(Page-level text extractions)
=======

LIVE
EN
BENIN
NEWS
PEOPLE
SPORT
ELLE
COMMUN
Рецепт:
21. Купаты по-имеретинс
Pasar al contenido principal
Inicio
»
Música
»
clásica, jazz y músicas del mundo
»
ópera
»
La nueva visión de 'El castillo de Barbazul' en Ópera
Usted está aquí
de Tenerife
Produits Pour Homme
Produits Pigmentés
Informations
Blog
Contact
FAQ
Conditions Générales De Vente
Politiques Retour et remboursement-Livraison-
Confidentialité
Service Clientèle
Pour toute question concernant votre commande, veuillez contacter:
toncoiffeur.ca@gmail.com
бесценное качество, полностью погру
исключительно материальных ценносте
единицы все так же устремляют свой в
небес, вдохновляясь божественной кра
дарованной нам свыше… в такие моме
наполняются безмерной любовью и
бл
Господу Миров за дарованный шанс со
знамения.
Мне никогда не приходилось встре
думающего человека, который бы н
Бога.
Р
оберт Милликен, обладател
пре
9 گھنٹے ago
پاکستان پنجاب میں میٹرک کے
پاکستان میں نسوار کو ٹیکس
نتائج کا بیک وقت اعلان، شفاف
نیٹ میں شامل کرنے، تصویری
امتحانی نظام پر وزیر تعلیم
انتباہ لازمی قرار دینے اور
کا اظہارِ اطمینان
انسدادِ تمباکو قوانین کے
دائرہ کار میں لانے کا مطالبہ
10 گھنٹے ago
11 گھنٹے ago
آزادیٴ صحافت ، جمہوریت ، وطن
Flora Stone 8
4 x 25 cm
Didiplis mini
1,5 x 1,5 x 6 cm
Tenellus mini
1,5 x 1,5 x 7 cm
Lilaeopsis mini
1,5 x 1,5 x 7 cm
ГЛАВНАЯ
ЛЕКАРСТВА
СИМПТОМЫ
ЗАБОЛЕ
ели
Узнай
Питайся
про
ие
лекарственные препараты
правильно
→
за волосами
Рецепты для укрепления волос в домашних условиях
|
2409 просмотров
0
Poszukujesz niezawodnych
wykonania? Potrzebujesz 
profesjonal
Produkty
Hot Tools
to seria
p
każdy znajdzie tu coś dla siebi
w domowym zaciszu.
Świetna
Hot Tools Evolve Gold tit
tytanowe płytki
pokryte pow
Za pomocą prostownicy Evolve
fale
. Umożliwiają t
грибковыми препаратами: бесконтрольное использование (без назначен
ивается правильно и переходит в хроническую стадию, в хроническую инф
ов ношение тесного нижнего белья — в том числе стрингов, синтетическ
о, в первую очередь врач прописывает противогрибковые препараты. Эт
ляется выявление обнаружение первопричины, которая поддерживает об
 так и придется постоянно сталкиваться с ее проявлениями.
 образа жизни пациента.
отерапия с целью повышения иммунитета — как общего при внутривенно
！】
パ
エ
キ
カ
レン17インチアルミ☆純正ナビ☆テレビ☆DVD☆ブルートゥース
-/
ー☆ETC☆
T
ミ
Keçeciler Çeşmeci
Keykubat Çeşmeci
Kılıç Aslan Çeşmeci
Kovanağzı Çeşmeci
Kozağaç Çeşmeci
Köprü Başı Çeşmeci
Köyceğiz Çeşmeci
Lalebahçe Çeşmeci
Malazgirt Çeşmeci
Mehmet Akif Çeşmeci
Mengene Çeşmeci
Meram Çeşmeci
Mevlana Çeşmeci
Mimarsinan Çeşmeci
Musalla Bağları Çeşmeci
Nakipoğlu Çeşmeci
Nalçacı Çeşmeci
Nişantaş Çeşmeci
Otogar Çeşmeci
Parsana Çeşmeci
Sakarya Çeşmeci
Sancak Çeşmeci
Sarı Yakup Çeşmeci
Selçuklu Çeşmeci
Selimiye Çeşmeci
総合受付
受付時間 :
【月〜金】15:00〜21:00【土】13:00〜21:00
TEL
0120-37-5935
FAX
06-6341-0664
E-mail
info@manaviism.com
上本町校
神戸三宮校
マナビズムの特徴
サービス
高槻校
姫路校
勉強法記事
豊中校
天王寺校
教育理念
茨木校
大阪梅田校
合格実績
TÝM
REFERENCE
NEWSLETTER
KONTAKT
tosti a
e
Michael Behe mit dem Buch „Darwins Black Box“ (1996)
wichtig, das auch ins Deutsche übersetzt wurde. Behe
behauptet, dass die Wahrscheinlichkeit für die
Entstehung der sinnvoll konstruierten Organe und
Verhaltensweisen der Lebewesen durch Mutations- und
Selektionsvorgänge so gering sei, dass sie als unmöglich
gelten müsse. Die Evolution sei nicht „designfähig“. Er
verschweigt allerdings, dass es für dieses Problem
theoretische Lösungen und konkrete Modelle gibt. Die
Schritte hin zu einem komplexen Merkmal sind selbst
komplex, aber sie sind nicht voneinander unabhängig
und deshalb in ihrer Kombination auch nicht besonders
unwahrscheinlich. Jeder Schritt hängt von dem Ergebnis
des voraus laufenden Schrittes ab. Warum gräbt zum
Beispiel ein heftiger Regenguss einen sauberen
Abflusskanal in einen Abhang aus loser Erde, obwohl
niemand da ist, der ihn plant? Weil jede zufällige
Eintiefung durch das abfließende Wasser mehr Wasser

=======

(REQUIRED ACTION):
What lines above contain the string "auch"? Copy all of them.

(TASK RESPONSE):
wichtig, das auch ins Deutsche übersetzt wurde. Behe
und deshalb in ihrer Kombination auch nicht besonders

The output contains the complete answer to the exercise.